Aber mich stört auch, dass auf keine Aussage der Parteien Verlass ist. Sie werden grundsätzlich nach der Wahl Entscheidungen treffen oder Koalitionen bilden, denen man vorher als Wähler nicht zugestimmt hätte. Ist das nicht Placebo-Demokratie?

An der aktuellen Wahlrechtsänderung kann jeder Wähler erkennen, wie die Parteien politische Macht zum eigenen Vorteil nutzen. Das Bundesverfassungsgericht hat nach der letzten Wahl die Berechnung der Anzahl der Bundestagsmandate für verfassungswidrig erklärt. Nach monatelangem Gezerre haben sich alle Parteien des Bundestages mit Ausnahme der Linken auf einen Modus geeinigt: Jetzt werden Überhangmandate einer Partei mit Ausgleichsmandaten für alle anderen Parteien ausgeglichen. Dadurch wird die Zahl der Abgeordneten im nächsten Bundestag in unvorhersehbarer Höhe steigen. Wenn die neue Regel bei der vergangenen Bundestagswahl 2009 angewandt worden wäre, gäbe es jetzt 671 statt 598 Bundestagsabgeordnete. Das kostet die Steuerzahler richtig viel Geld: Sie müssen die Mehrkosten zahlen.

Das Ganze nützt nicht den Wählern, sondern nur den Parteien. Denn die Anzahl der Direktkandidaten, die mit Erststimmen ihren Wahlkreis gewonnen und dadurch ein Mandat haben, ist auf 298 Wahlkreise und Mandate festgelegt. Die Zahl der Mandate, die per Zweitstimme der Parteilandeslisten kommen, ist dagegen nicht festgelegt. Warum eigentlich nicht?

Dann wäre die Auswirkung der Zweitstimmenentscheidung unabhängig von der Zahl der Erststimmenmandate. Das hätte zwei Vorteile: Der Bundestag würde nicht unnötig aufgebläht. Und es würden auch mehr Wahlkreisgewinner, die direkt in den Bundestag gewählt wurden, im Bundestag sitzen – nicht übermäßig viele Wahlkreisverlierer, die nur über die Landeslisten eingezogen sind. Denn durch die Ausgleichsmandate ziehen Leute in den Bundestag ein, die ihr Mandat über die Landeslisten der Parteien erhalten, obwohl sie in ihrem Wahlkreis verloren haben. Demokratie geht anders!

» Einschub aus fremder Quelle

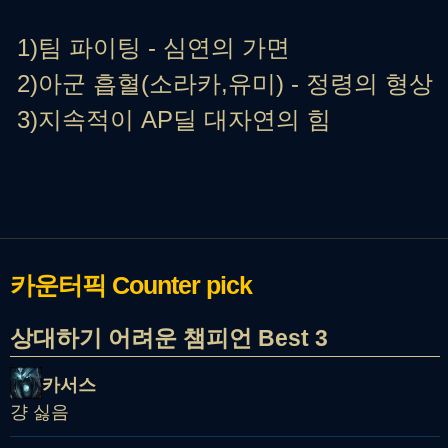
1
)팀 파이팅 - 심연의 가면
2)아군 흡혈(소라카,유미) - 정령의 형상
3)지속적이 AP딜 대자연의 힘
카운터픽
Counter pick
상대하기 어려운 챔피언 Best 3
카서스
걍 싫음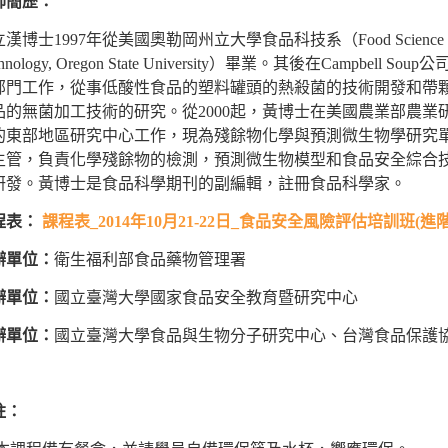
師簡歷：
漢博士1997年從美國奧勒岡州立大學食品科技系（Food Science 
hnology, Oregon State University）畢業。其後在Campbell Soup
部門工作，從事低酸性食品的塑料罐頭的熱殺菌的技術開發和帶
品的無菌加工技術的研究。從2000起，黃博士在美國農業部農業
的東部地區研究中心工作，現為殘餘物化學與預測微生物學研究
主管，負責化學殘餘物的檢測，預測微生物模型和食品安全綜合
研發。黃博士是食品科學期刊的副編輯，註冊食品科學家。
程表：
課程表_2014年10月21-22日_食品安全風險評估培訓班(進
辦單位：
衛生福利部食品藥物管理署
辦單位：
國立臺灣大學國家食品安全教育暨研究中心
辦單位：
國立臺灣大學食品與生物分子研究中心、台灣食品保護
註：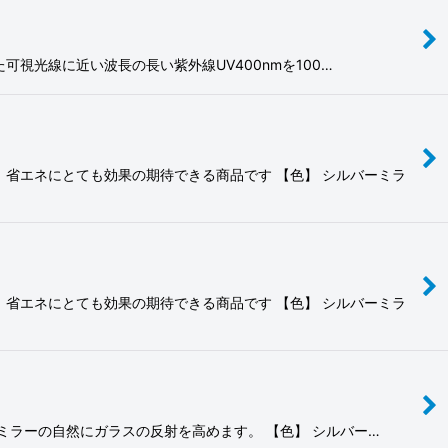
た可視光線に近い波長の長い紫外線UV400nmを100…
省エネにとても効果の期待できる商品です 【色】 シルバーミラ
省エネにとても効果の期待できる商品です 【色】 シルバーミラ
ミラーの自然にガラスの反射を高めます。 【色】 シルバー…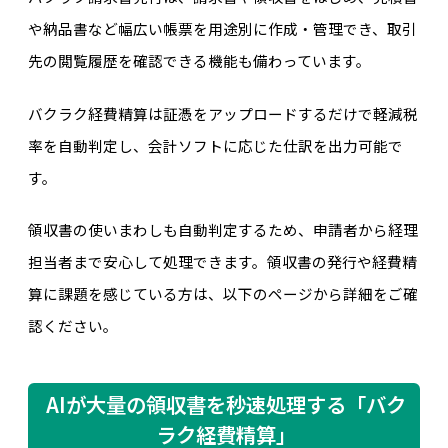
や納品書など幅広い帳票を用途別に作成・管理でき、取引
先の閲覧履歴を確認できる機能も備わっています。
バクラク経費精算は証憑をアップロードするだけで軽減税
率を自動判定し、会計ソフトに応じた仕訳を出力可能で
す。
領収書の使いまわしも自動判定するため、申請者から経理
担当者まで安心して処理できます。領収書の発行や経費精
算に課題を感じている方は、以下のページから詳細をご確
認ください。
AIが大量の領収書を秒速処理する「バク
ラク経費精算」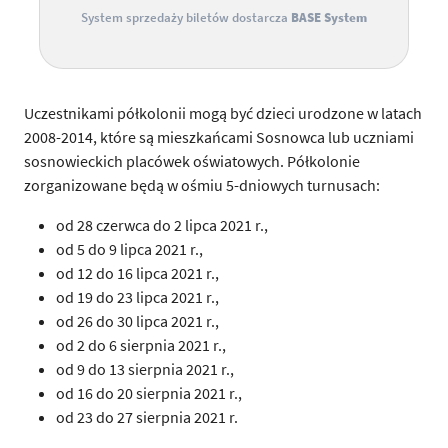
System sprzedaży biletów dostarcza
BASE System
Uczestnikami półkolonii mogą być dzieci urodzone w latach
2008-2014, które są mieszkańcami Sosnowca lub uczniami
sosnowieckich placówek oświatowych. Półkolonie
zorganizowane będą w ośmiu 5-dniowych turnusach:
od 28 czerwca do 2 lipca 2021 r.,
od 5 do 9 lipca 2021 r.,
od 12 do 16 lipca 2021 r.,
od 19 do 23 lipca 2021 r.,
od 26 do 30 lipca 2021 r.,
od 2 do 6 sierpnia 2021 r.,
od 9 do 13 sierpnia 2021 r.,
od 16 do 20 sierpnia 2021 r.,
od 23 do 27 sierpnia 2021 r.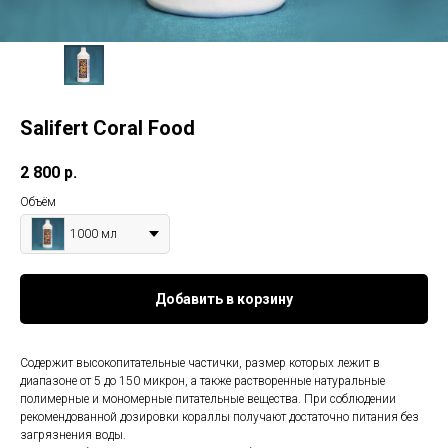
Salifert Coral Food
2 800
р.
Объём
1000 мл
Добавить в корзину
Содержит высокопитательные частички, размер которых лежит в
диапазоне от 5 до 150 микрон, а также растворенные натуральные
полимерные и мономерные питательные вещества. При соблюдении
рекомендованной дозировки кораллы получают достаточно питания без
загрязнения воды.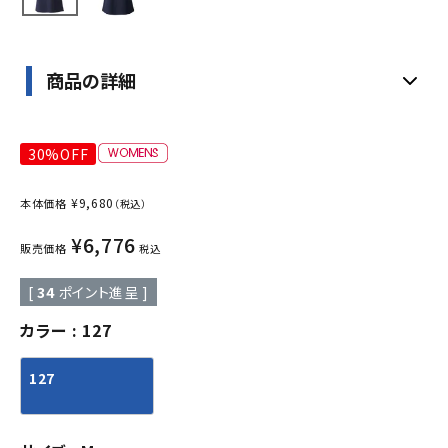
商品の詳細
30%OFF
¥
9,680
本体価格
（税込）
¥
6,776
販売価格
税込
[
34
ポイント進呈 ]
カラー
127
127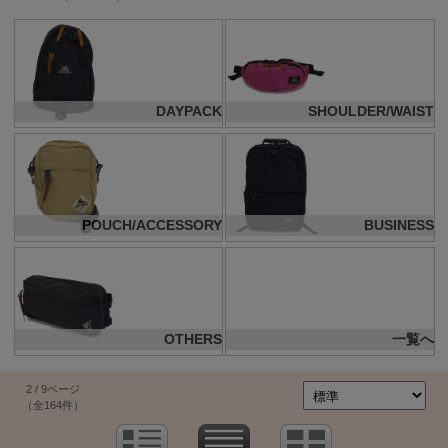
DAYPACK
SHOULDER/WAIST
POUCH/ACCESSORY
BUSINESS
OTHERS
一覧へ
2 / 9ページ
（全164件）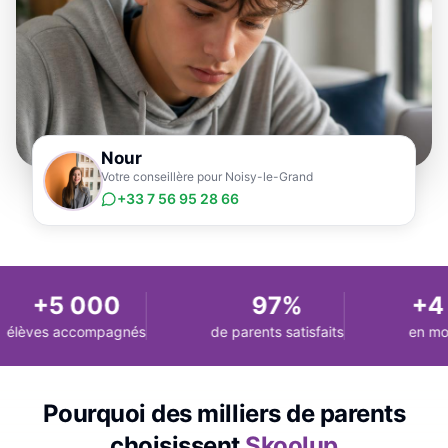
Nour
Votre conseillère pour Noisy-le-Grand
+33 7 56 95 28 66
+5 000
97%
+4 
élèves accompagnés
de parents satisfaits
en moy
Pourquoi des milliers de parents
choisissent
Skoolup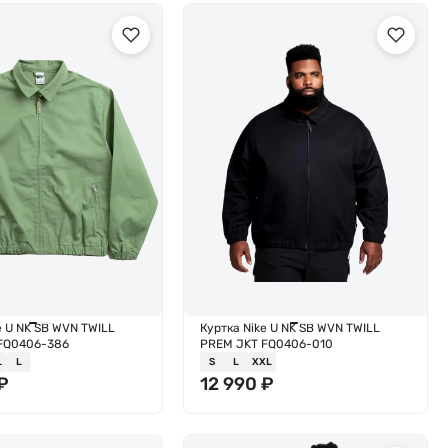
e U NK SB WVN TWILL
Куртка Nike U NK SB WVN TWILL
FQ0406-386
PREM JKT FQ0406-010
L
L
S
L
XXL
₽
12 990
₽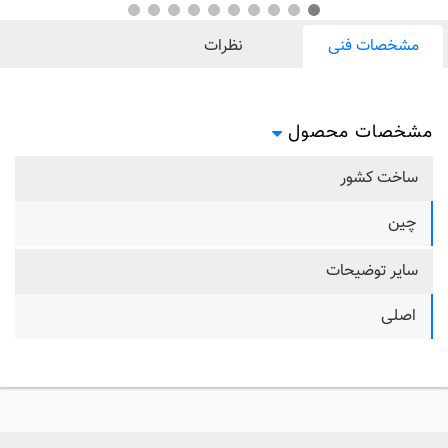
مشخصات فنی
نظرات
مشخصات محصول
ساخت کشور
چین
سایر توضیحات
اصلی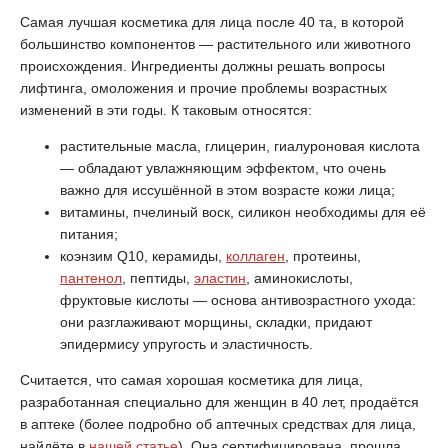
Самая лучшая косметика для лица после 40 та, в которой
большинство компонентов — растительного или животного
происхождения. Ингредиенты должны решать вопросы
лифтинга, омоложения и прочие проблемы возрастных
изменений в эти годы. К таковым относятся:
растительные масла, глицерин, гиалуроновая кислота
— обладают увлажняющим эффектом, что очень
важно для иссушённой в этом возрасте кожи лица;
витамины, пчелиный воск, силикон необходимы для её
питания;
коэнзим Q10, керамиды,
коллаген
, протеины,
пантенол
, пептиды,
эластин
, аминокислоты,
фруктовые кислоты — основа антивозрастного ухода:
они разглаживают морщины, складки, придают
эпидермису упругость и эластичность.
Считается, что самая хорошая косметика для лица,
разработанная специально для женщин в 40 лет, продаётся
в аптеке (более подробно об аптечных средствах для лица,
найдёте в
нашей статье
). Она сертифицирована, прошла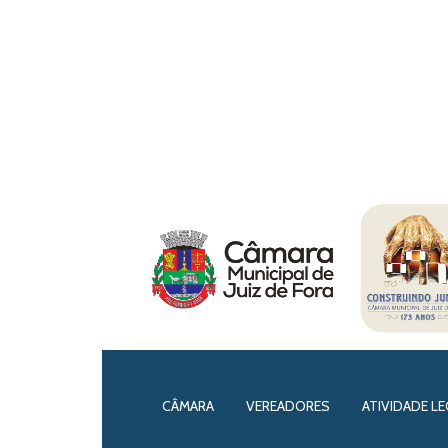
CÂMARA
VEREADORES
ATIVIDADE LE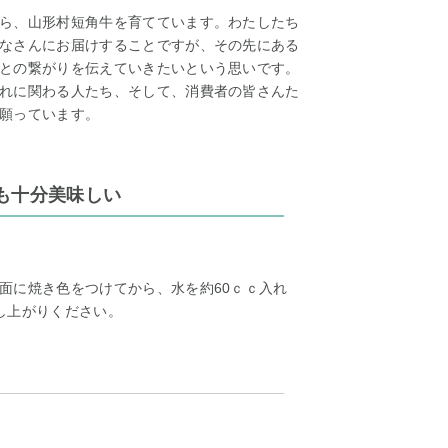
ら、山形村短角牛を育てています。わたしたち
なさんにお届けすることですが、その先にある
との繋がりを伝えていきたいという思いです。
れに関わる人たち、そして、消費者の皆さんた
願っています。
も十分美味しい
面に焼き色をつけてから、水を約60ｃｃ入れ
し上がりください。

Im Grundgesetz lautet der Auftrag an die Parteien, an der politischen Willensbildung mitzuwirken. Von einem Machtmonopol und Lobbyismus steht da nichts! Ich werde dieses Mal mit meiner Erststimme einen parteilosen, unabhängigen Kandidaten im Wahlkreis 21 wählen. Denn ein unabhängiger Direktkandidat ist nur seinem Gewissen und seinem Wähler verantwortlich – und nicht einer Partei, die seine Entscheidungen beeinflusst.

Dass ich den Parteien misstraue, zeige ich dadurch, dass ich meine Zweitstimme nicht nutze – die bekommt keine Partei. Das ist zulässig und richtig so. Denn Parteien und Fraktionszwang sind Teil des Problems und nicht Teil der Lösung.

Das neue Wahlrecht: Bei der Bundestagswahl wählt die Bevölkerung einen Teil der ­Parlamentarier per Erststimme direkt ­(Direktmandat) und einen anderen Teil mit der sogenannten Zweitstimme indirekt über Landeslisten (die von den Parteien ­aufgestellt werden). Parteien konnten in der Vergangenheit mehr Direktmandate gewinnen, als ihnen, ­gemessen am gesamten Wahl­ergebnis, ­anteilig zustanden (Überhang­mandate). ­Damit nicht mehr nur einzelne Parteien von diesen Überhangmandaten profitieren, gibt es bei der Bundestagswahl 2013 erstmalig Ausgleichsmandate. Damit wird die Sitz­verteilung im Parlament dem prozentualen ­Gesamtergebnis angeglichen. Dies kann ­dazu führen, dass im kommenden Bundestag die Gesamtzahl der Parlamentarier ­deutlich steigen wird.